Da cosa è fatto lo stimolo esterno?
“Da impulsi elettrici. Abbiamo creato dei modelli neurali che, attraverso gli impulsi elettrici, ripropongono le sensazioni: nel 2014 i ricercatori del Sant'Anna hanno riprodotto quelle del morbido e del duro, nel 2016 quelle del liscio e del ruvido. Adesso lavoriamo a dettagli ancora più specifici”.
Oltre a riprodurre le sensazioni del tatto, ci sono altri usi degli stimoli elettrici al sistema nervoso?
“Certo. Servono, ad esempio, nel Parkinson e in alcuni disturbi mentali. In questi casi, se i farmaci non sono sufficienti, è possibile realizzare un impianto con questi stimoli. In molti casi e in buone percentuali il tremore diminuisce”.
Secondo quale meccanismo?
“Ecco, questo ancora non è chiaro. Nessuno sa cosa regoli questo funzionamento, il cervello è una meccanismo molto complesso e ancora non del tutto compreso. Noi ci occupiamo proprio di questo, cioè di capire come funziona una determinata area del cervello e quale sia la relazione tra la sua attività e le diverse malattie. Simuliamo i diversi stimoli, osserviamo quale potrebbe avere il miglior effetto terapeutico e quindi suggeriamo ai medici quale terapia seguire. É come costruire un aereo dopo averlo testato al computer”.
Per esempio?
“Entriamo nel campo dell’elettroceutica, cioè impianti neurali clinici che impiegano gli stimoli elettrici nella cura di alcune malattie. Nel caso di quelle metaboliche, se le aree giuste vengono stimolate elettricamente nel modo corretto esistono buone probabilità che si riequilibrino”. É la neuroingegneria medica, volendo è la versione dell’agopuntura del terzo millennio”.
Nei laboratori della Sant’Anna e grazie alle collaborazioni con enti e ospedali lavorate per creare e poi trasferire dalla carta al reale studi e scoperte. Esse hanno poi un mercato?

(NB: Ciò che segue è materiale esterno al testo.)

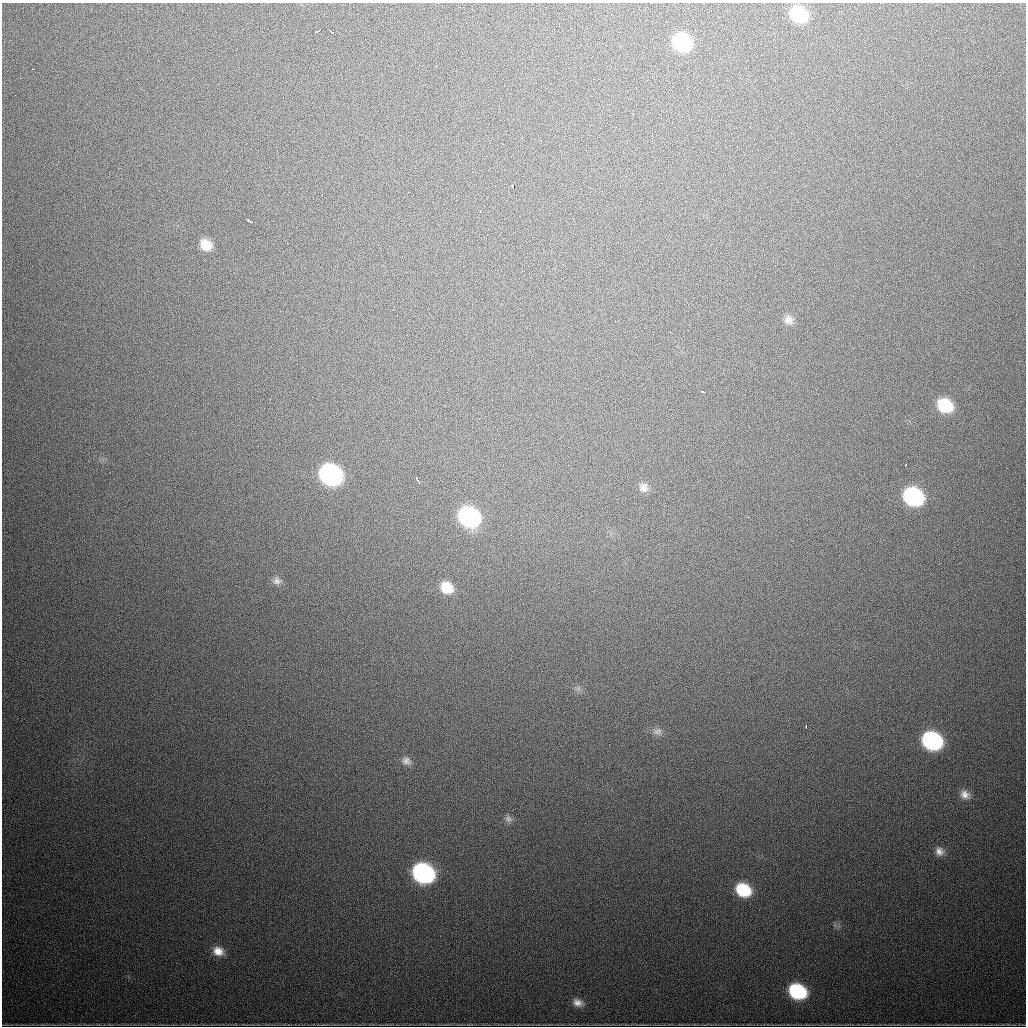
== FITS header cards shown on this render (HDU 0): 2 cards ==
NAXIS1  =                 1024
NAXIS2  =                 1024

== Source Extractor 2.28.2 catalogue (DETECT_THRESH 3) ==
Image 1024 x 1024 px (HDU 0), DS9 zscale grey, 1 PNG px = 1 image px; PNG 1028 x 1028 px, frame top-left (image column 1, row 1024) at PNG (2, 3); no overlay
Background 649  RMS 20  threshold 61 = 3 sigma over >= 5 px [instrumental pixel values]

“L’idea è di creare start-up e spin-off per non disperdere il tessuto di relazioni e di conoscenze e, in questo, gli incubatori tecnologici sono fondamentali”.
Con chi collaborate per le vostre ricerche?
“In particolare con ospedali che fanno ricerca biomedica. Sono loro che spiegano a noi in quale direzione orientare le nostre ricerche. Presto ci avvicineremo anche ai disordini mentali”.
Cosa spinge un fisico teorico a studiare il cervello e a tornare in Italia invece di proseguire il proprio lavoro negli Stati Uniti?
“Avevo scelto la fisica perché volevo capire il mondo, sono diventato un neuroscienziato perché ho capito che la parte più interessante del mondo è il cervello umano. L’Italia è ancora molto sottovalutata, ma è un Paese molto competitivo. Una delle realtà più competitive, fra l’altro, è proprio la Scuola Sant’Anna, perciò non rimpiango affatto di essere in Italia a fare ricerca”.